Activity: Exact reproduction required: the lines below from the line with "사상자 250만 명 육" to the line with "시하며 전략 억제력 강화", both ends included, and no others.

Source material:
------------------------------------
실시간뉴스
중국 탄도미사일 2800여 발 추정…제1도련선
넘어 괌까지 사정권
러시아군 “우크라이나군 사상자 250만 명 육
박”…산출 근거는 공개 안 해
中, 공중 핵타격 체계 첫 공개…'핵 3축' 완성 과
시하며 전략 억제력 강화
------------------------------------
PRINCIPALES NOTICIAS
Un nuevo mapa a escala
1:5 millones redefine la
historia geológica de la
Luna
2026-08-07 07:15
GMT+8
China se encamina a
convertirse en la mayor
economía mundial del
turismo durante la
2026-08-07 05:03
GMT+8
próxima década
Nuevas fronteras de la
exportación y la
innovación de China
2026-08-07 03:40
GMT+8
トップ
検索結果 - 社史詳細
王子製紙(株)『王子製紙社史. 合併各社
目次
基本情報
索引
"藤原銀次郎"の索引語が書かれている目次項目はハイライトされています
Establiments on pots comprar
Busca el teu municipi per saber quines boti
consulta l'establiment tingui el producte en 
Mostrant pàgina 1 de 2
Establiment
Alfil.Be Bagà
------------------------------------
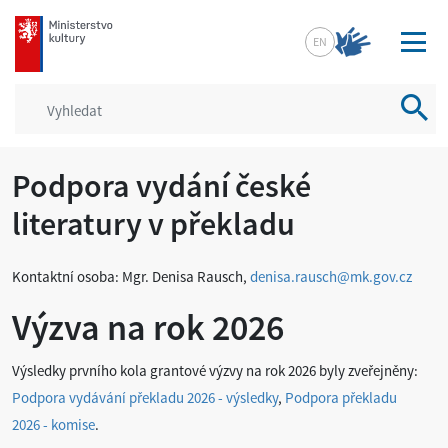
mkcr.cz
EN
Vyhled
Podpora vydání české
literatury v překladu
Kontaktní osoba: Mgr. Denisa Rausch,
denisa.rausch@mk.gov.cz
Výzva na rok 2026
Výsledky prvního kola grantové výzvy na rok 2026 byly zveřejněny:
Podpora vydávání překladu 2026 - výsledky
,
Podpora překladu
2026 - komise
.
------------------------------------
Response to this exercise:
러시아군 “우크라이나군 사상자 250만 명 육
박”…산출 근거는 공개 안 해
中, 공중 핵타격 체계 첫 공개…'핵 3축' 완성 과
시하며 전략 억제력 강화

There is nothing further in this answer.